ABOUT THIS TASK: In the printk discussion thread, what does Peter Zijlstra say still gets every message when klogd loses some?

PROVIDED PASSAGE:
========

Coupling printk with RCU, albeit elegant, does not seem like the right 
choice to me in this specific case: printk as an essential debug 
mechanism should be as decoupled as possible.

Also, once we accept the possibility of async klogd completion, we might 
as well do it all the time.


this change made a previous design quirks even more visible: these are 
items that are not purely event driven but need some polling component. 
RCU is one, and now printk is another.

We could clean this up further by integrating the rcu_needs_cpu() and 
printk_needs_cpu() into a softirq mechanism. We already check for 
pending softirqs in tick-sched.c, so the above complication would go 
away completely.

( But that's for a separate cleanup patch i think. )

No strong feelings though. Peter, which one do you prefer?

	Ingo
--

From: Andi Kleen
Date: Monday, August 11, 2008 - 4:03 am

The problem is that it means any printk data output that is more
than DMESG-BUFFER-SIZE bytes during one clock tick is going to lose data.
It loses the natural adaption to higher printk rates that you
got previously.

Now we could say that for debugging etc. people should switch
to other mechanisms like relayfs, but I would still worry about
some corner cases where losing printk data that wasn't lost before
could be a severe regression (e.g. consider firewall log messages
or similar)

Essentially it makes printk (much?) less reliable than it was before
in the general case. Not sure that's a good thing. So the patch
title is definitely misleading.

As Linus pointed out earlier we've survived with this restriction
(not doing printk in the scheduler) for a long time, so is there

RCU coupling has actually the same problem.

-Andi
--

From: Peter Zijlstra
Date: Monday, August 11, 2008 - 4:22 am

You only loose the msgs with klogd, console still gets everything. If
firewalls are generating that much data, perhaps its time to think about

Depends, I don't give a rats arse about klogd - I get everything through

Why not fix it if its acceptable - the deadlock is just ugly.

--

From: Andi Kleen
Date: Monday, August 11, 2008 - 4:42 am

Yes, and netfilter has them in fact, but it's clearly still a regression for 
people who rely on klogd for this today.

Also firewall is just an example. Other cases might be people relying

The question of interest is not how you personally configure your systems, 

Well you fix one thing and you break another thing (high rate
printk). It's not clear to me that the trade off is a good
one in this case. I suppose far more people care about
high rate printk than the number of people who put
printk into the scheduler.

-Andi

--

From: Valdis.Kletnieks
Date: Monday, August 11, 2008 - 7:15 am

Similar to "netfilter has other ways", the SELinux messages have another
defined way as well.  If your site is high-security and *depends* on the
messages, the *right* answer is to run auditd to catch and log the messages,
and configure auditd to bring the system to a screeching halt if the
log space fills up or there's other problems (yes, some sites would rather
have the machine drop dead than possibly miss an SELinux message).

========

STUDY MATERIAL:

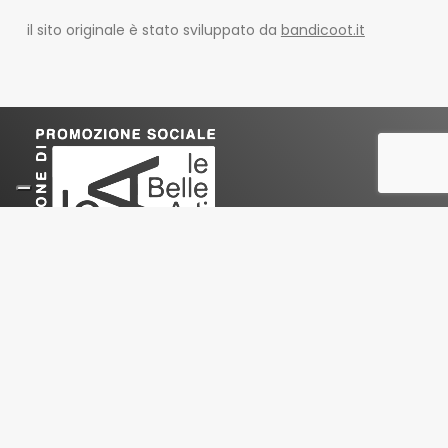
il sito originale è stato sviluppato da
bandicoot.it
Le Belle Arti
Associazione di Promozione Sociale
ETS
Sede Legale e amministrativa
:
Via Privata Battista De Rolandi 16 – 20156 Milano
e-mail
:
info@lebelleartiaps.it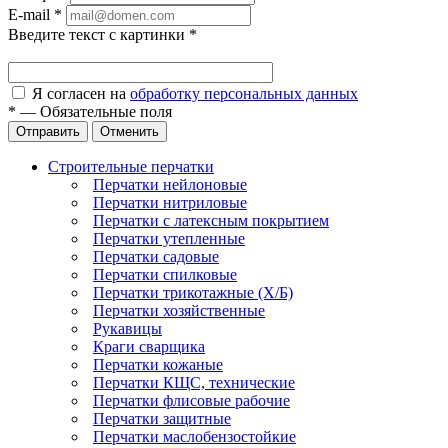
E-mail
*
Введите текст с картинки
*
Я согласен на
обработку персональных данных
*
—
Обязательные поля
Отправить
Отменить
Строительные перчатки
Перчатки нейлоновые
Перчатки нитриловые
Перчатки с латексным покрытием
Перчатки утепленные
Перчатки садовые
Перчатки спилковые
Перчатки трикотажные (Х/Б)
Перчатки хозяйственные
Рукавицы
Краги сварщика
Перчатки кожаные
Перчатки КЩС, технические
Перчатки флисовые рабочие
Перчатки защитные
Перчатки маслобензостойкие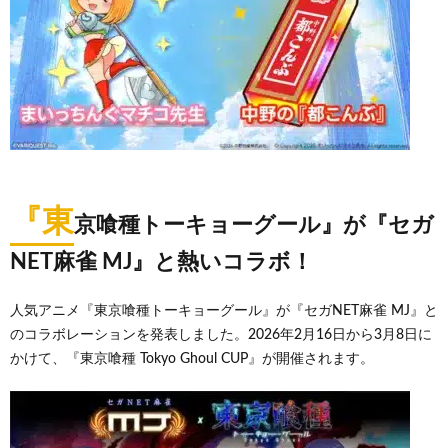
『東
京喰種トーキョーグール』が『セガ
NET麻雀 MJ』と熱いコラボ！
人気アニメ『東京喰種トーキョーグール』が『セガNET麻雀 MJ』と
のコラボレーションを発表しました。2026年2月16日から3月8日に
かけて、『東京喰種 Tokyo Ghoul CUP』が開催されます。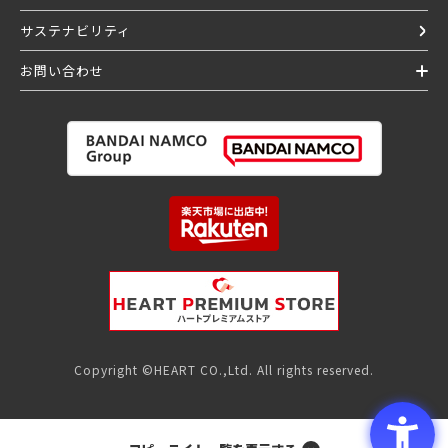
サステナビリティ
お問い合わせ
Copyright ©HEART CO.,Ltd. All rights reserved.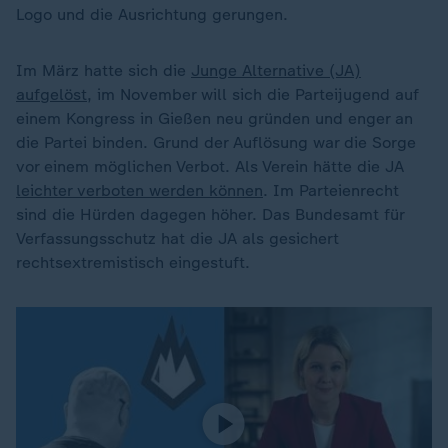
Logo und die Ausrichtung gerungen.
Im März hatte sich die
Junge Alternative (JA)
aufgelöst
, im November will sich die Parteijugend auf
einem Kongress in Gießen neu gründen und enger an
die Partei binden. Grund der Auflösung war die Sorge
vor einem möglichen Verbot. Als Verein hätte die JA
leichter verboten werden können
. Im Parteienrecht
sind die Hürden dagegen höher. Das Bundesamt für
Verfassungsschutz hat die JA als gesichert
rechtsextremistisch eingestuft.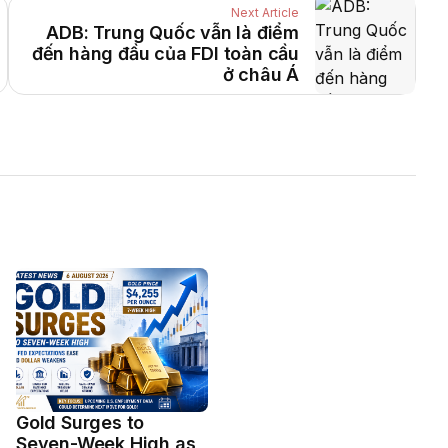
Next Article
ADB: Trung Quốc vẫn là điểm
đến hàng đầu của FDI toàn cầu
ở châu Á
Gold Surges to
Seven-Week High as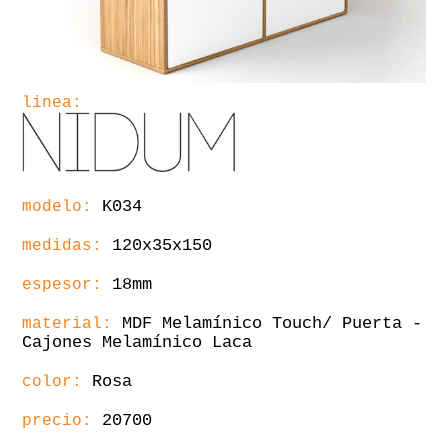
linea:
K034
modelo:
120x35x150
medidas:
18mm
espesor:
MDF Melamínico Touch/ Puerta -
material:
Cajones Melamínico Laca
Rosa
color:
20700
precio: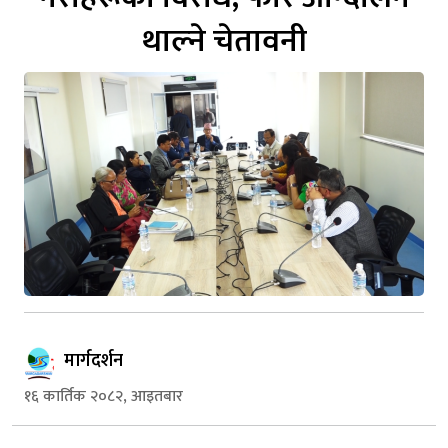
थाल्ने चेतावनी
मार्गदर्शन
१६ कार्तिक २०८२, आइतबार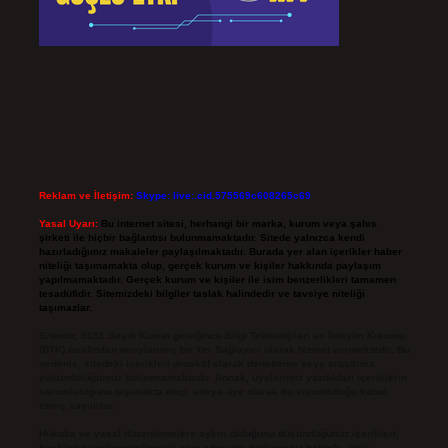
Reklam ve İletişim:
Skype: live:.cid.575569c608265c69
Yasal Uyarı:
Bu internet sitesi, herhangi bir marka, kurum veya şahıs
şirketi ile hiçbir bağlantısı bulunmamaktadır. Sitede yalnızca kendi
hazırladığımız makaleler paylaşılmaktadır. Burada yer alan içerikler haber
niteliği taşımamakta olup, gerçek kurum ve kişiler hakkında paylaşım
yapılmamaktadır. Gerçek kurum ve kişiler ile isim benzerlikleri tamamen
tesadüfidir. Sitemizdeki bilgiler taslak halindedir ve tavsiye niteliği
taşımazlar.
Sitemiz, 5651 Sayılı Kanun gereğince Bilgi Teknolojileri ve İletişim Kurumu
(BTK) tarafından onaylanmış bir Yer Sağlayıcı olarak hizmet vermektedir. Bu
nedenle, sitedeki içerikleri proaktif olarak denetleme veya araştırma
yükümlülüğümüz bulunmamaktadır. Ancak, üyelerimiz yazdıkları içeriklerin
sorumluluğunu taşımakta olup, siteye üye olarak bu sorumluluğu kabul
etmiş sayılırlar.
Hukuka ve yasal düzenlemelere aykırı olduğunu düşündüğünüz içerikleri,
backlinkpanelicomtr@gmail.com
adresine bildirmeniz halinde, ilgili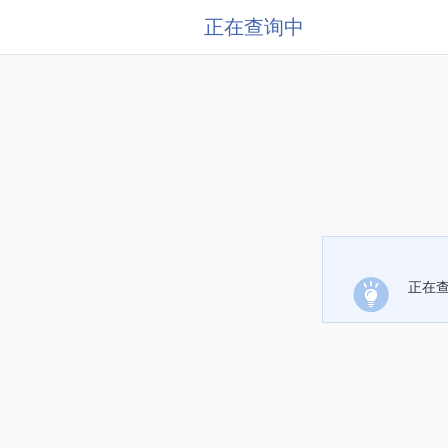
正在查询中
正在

========

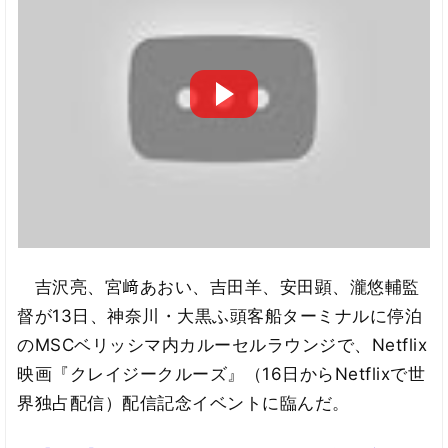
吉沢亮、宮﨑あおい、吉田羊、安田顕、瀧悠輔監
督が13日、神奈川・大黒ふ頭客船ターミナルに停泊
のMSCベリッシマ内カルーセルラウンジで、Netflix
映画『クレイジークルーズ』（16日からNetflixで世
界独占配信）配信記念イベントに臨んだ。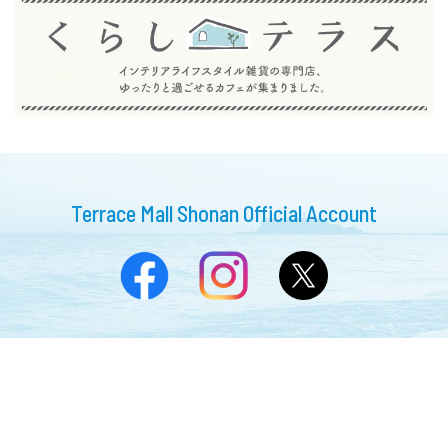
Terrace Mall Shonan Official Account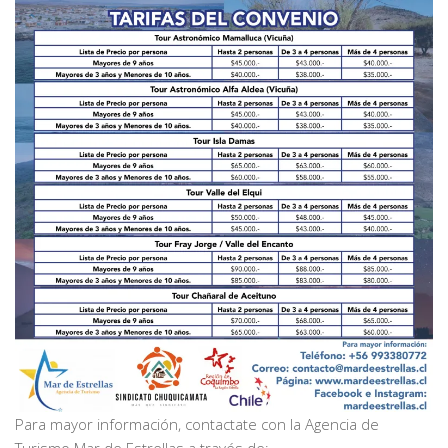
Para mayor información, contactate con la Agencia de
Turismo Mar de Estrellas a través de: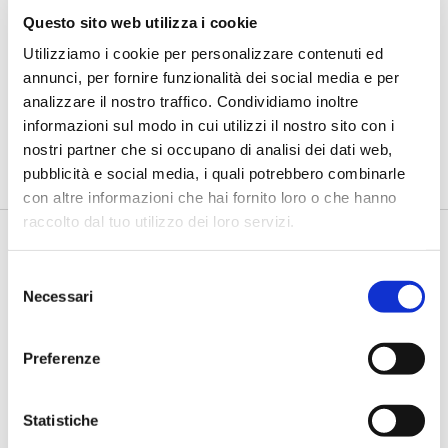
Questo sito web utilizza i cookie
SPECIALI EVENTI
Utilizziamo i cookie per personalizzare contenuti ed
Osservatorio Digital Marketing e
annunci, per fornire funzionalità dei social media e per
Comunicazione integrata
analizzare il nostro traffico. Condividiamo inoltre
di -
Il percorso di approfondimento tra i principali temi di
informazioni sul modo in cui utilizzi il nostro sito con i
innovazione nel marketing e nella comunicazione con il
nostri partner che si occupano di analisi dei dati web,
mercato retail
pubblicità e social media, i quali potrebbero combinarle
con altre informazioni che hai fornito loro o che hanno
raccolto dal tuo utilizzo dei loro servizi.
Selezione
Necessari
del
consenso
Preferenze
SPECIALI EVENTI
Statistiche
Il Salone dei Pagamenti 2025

========

EXPECTED ANSWER: The console still gets everything.